The penis is an ancient relic that has inspired countless works of art. Believe it or not, the obelisks in
Egypt and Washington D.C. represent a phallic form. The Capitol Dome represents the womb, and this type of symbolism is virtually everywhere. Some cultures even think that erect dick statues can bring good luck and improved fertility.

In Iceland, for example, there’s an Icelandic Phallological Museum that dedicates exhibit space to works of penile art from all over the world. The founder received a bull’s penis as a token of strength when he was a boy. So naturally, he started a museum to house his growing collection. I guess that makes him a “grower” and a “show-er.”

The money shot

We’re not taught nearly enough about the human penis in primary school. Then, by high school, we think we know it all.

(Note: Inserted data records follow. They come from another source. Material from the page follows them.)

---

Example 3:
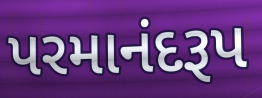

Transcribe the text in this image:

પરમાનંદરૂપ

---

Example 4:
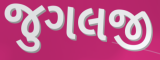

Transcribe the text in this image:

જુગલજી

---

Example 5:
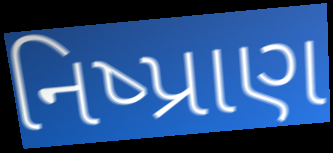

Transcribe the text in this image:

નિષ્પ્રાણ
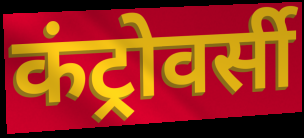
कंट्रोवर्सी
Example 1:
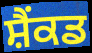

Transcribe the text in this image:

ਸ਼ੈਂਕਡ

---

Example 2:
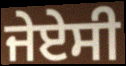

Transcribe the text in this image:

ਜੇਏਸੀ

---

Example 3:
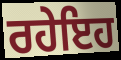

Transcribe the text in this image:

ਰਹੇਇਹ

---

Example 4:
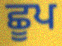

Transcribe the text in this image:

ਛੂਪ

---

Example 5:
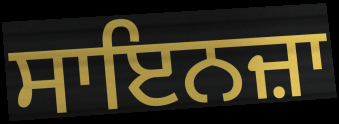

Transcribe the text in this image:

ਸਾਇਨਜ਼ਾ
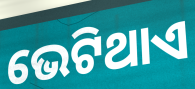
ଭେଟିଥାଏ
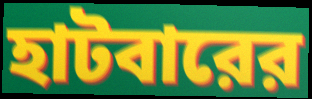
হাটবারের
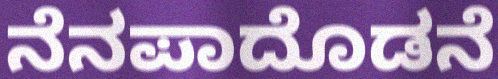
ನೆನಪಾದೊಡನೆ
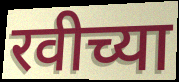
रवीच्या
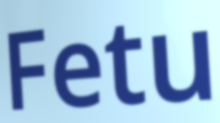
Fetu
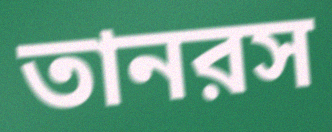
তানরস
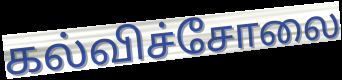
கல்விச்சோலை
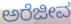
ಅರೆಜೀವ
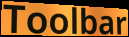
Toolbar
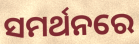
ସମର୍ଥନରେ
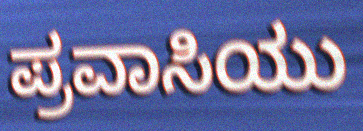
ಪ್ರವಾಸಿಯು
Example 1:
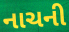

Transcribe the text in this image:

નાચની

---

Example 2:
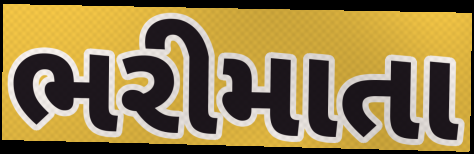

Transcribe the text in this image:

ભરીમાતા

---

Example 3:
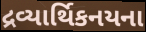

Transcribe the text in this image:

દ્રવ્યાર્થિકનયના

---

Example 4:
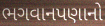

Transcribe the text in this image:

ભગવાનપણાનો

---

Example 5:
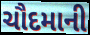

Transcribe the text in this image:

ચૌદમાની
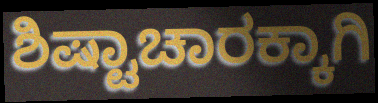
ಶಿಷ್ಟಾಚಾರಕ್ಕಾಗಿ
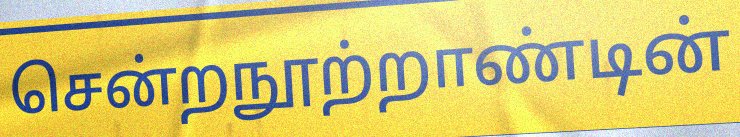
சென்றநூற்றாண்டின்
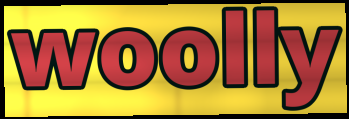
woolly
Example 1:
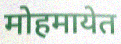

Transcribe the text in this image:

मोहमायेत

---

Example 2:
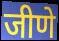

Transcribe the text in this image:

जीणे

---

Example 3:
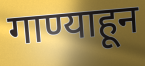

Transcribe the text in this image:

गाण्याहून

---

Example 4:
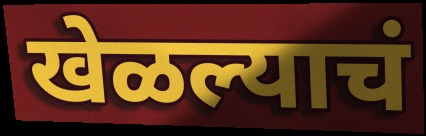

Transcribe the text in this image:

खेळल्याचं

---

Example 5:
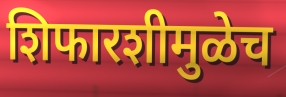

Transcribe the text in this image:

शिफारशीमुळेच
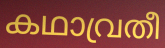
കഥാവ്രതീ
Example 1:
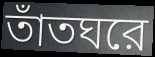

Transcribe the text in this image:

তাঁতঘরে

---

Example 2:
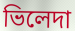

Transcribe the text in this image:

ভিলেদা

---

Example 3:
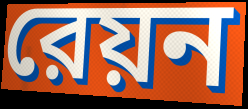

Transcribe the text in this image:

রেয়ন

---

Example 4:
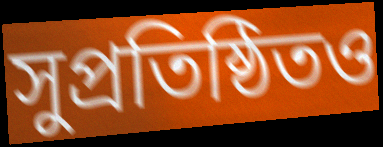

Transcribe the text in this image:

সুপ্রতিষ্ঠিতও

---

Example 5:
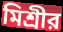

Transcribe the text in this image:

মিশ্রীর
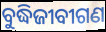
ବୁଦ୍ଧିଜୀବୀଗଣ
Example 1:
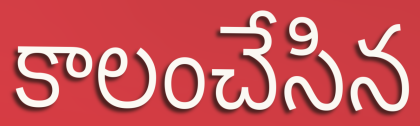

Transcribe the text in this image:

కాలంచేసిన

When we reach adulthood, we become surprised by all the fun facts we learn along the way. It’s the circle of life, so don’t get discouraged because you’re not a penis expert. If we knew everything already we’d probably tear down our dick monuments and call it a day, but we don’t.

You see, mankind is so fascinated by boners that they keep fossilized penises in museums for public appreciation. There’s one in Greece called “Colymbosathon Ecplecticos” which just means “awesome swimmer with a massive shlong” in Greek. But between Egypt, Washington D.C., and Iceland, places like China, Japan, and Greece need to catch up on their groin game.

Either way, the dick will never go away because it’s a part of humanity and the survival thereof. So, knowing as much as possible about it is more important than most schools pretend. A wise scholar by the name of Mokokoma once said, “Even the world’s best actor can’t fake an erection,” and he was right. You won’t be able to hide it, so try embracing it for once. You’re not as strange as you think.